• _PROMPT_
Copy out the rows word for word, from the line with "INDIVIDUELLE EINSCHÄTZUNG VOR" to the line with "LAS GRANDES OCASIONES", including both of those lines. Leave out the pictures.
══ INPUT MATERIAL ══
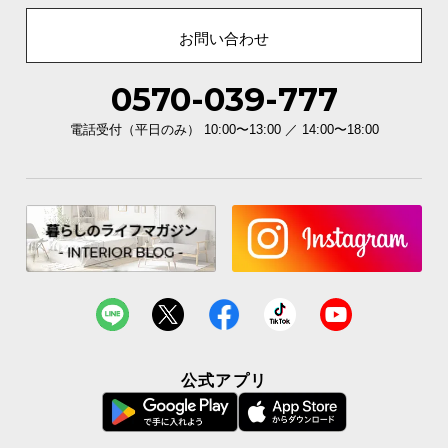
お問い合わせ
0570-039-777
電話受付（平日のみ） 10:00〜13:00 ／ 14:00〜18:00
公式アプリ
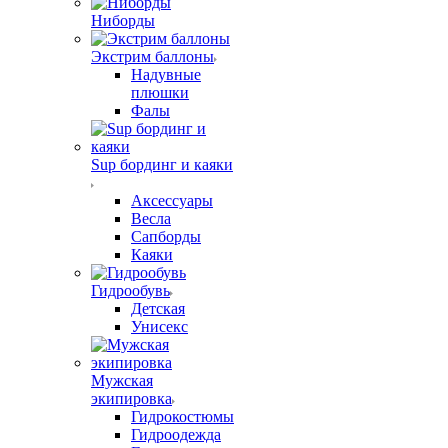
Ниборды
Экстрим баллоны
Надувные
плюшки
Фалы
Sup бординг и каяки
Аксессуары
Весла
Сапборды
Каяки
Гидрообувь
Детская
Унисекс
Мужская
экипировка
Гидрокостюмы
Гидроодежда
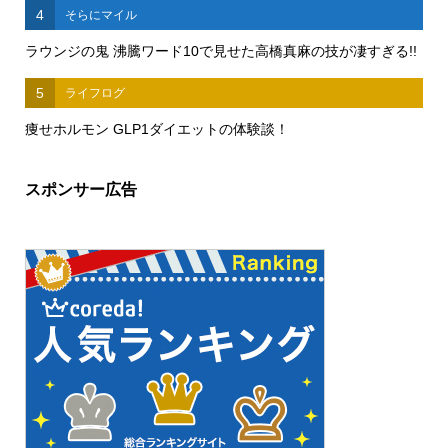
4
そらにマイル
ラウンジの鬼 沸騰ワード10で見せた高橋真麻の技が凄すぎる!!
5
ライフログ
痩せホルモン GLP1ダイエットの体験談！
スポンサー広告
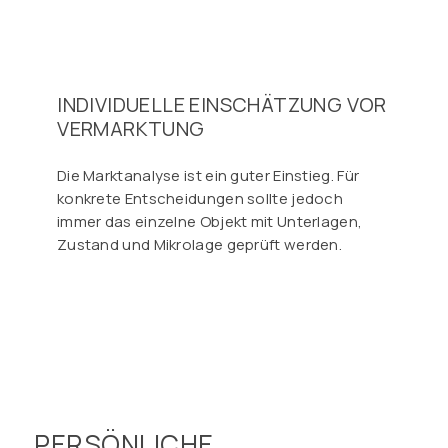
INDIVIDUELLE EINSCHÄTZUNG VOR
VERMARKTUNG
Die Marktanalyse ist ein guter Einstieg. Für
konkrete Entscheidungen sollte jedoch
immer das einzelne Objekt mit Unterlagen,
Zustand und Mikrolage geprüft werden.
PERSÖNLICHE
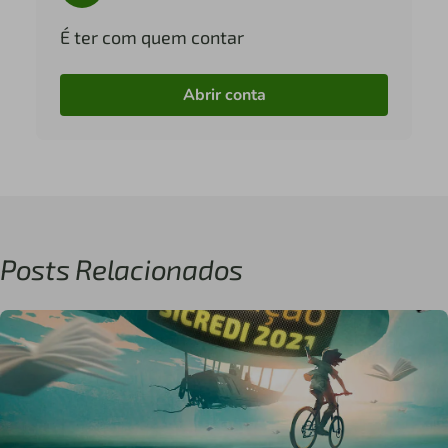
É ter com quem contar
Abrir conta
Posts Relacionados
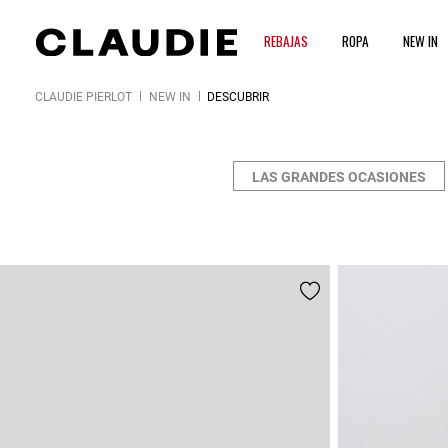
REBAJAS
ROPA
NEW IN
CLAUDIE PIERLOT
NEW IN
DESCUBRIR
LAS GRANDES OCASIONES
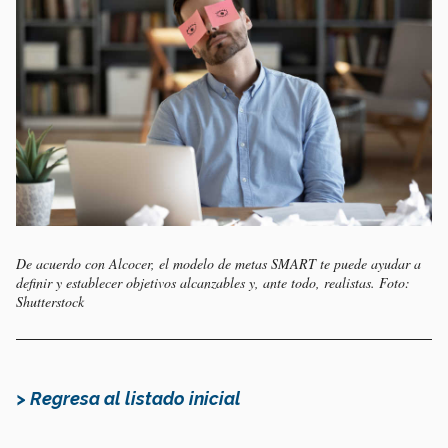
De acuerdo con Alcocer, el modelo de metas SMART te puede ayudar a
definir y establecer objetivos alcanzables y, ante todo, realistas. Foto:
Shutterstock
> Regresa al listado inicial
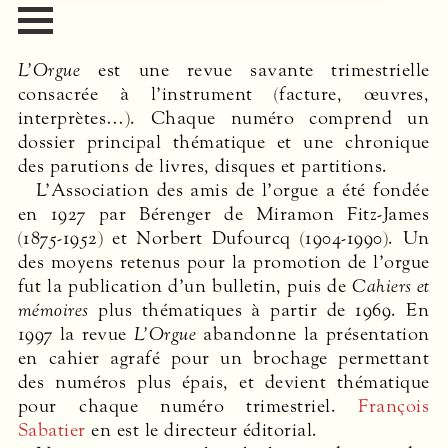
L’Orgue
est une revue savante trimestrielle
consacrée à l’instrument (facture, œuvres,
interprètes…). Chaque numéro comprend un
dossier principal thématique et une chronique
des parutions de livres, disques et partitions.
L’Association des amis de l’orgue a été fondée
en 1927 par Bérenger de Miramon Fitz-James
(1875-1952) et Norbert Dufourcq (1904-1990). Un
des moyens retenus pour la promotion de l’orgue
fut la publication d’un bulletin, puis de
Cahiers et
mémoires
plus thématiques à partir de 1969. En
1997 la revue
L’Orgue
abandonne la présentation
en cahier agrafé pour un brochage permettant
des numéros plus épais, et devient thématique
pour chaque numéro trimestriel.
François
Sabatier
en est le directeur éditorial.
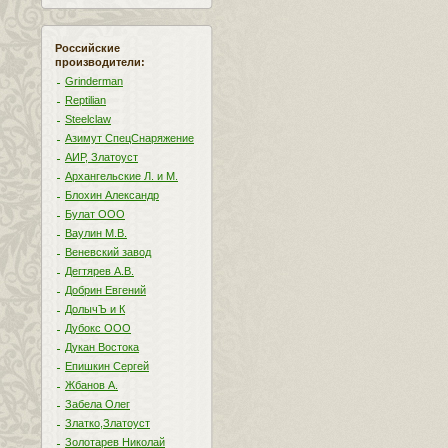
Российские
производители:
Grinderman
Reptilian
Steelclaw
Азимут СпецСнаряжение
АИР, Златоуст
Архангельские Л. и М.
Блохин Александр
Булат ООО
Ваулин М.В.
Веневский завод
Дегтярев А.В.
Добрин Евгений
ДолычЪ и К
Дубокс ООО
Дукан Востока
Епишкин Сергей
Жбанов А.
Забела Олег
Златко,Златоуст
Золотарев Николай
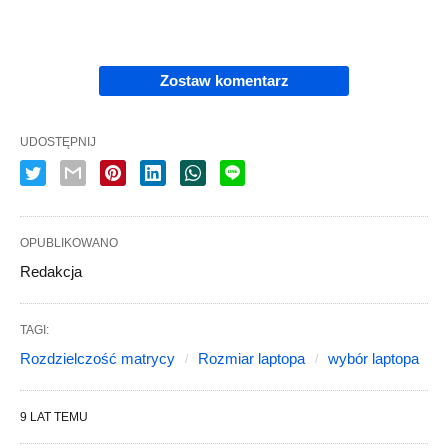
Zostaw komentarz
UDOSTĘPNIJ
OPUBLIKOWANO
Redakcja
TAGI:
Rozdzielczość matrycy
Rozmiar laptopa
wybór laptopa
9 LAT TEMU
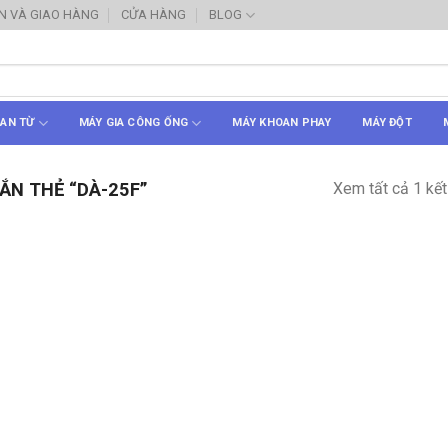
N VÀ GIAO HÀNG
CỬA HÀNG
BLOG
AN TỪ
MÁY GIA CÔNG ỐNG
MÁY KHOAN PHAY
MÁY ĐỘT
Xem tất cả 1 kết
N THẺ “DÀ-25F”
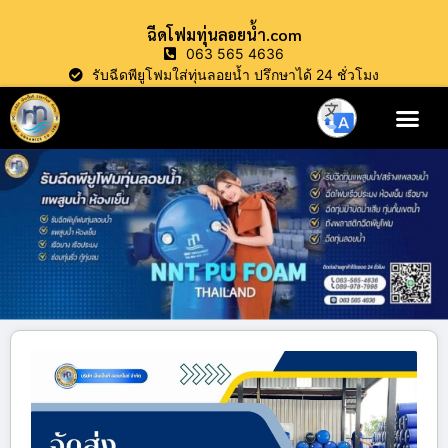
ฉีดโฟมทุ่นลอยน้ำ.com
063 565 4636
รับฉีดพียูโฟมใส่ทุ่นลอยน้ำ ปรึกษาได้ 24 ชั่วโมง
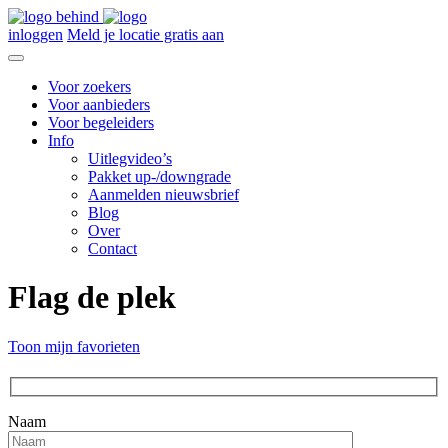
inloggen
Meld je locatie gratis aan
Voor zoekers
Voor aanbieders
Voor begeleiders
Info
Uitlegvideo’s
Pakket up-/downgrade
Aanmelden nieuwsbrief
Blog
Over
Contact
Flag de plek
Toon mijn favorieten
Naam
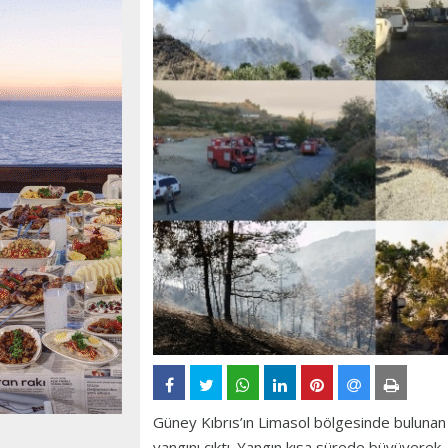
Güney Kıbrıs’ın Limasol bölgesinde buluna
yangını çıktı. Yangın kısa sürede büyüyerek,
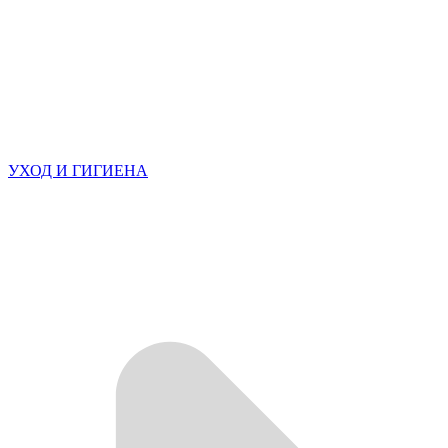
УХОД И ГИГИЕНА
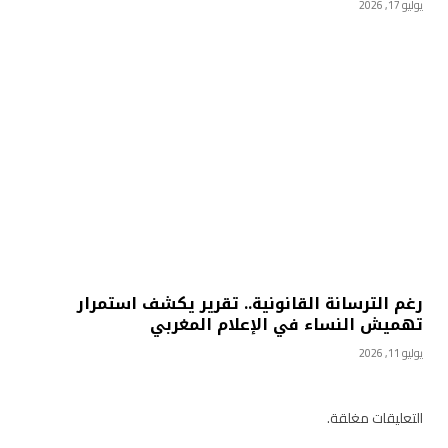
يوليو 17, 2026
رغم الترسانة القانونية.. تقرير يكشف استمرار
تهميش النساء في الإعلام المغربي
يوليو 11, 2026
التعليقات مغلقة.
═══
• _ANSWER SECTION_
INDIVIDUELLE EINSCHÄTZUNG VOR
VERMARKTUNG
Die Marktanalyse ist ein guter Einstieg. Für
konkrete Entscheidungen sollte jedoch
immer das einzelne Objekt mit Unterlagen,
Zustand und Mikrolage geprüft werden.
PERSÖNLICHE
É ter com quem contar
Abrir conta
Posts Relacionados
REBAJAS
ROPA
NEW IN
CLAUDIE PIERLOT
NEW IN
DESCUBRIR
LAS GRANDES OCASIONES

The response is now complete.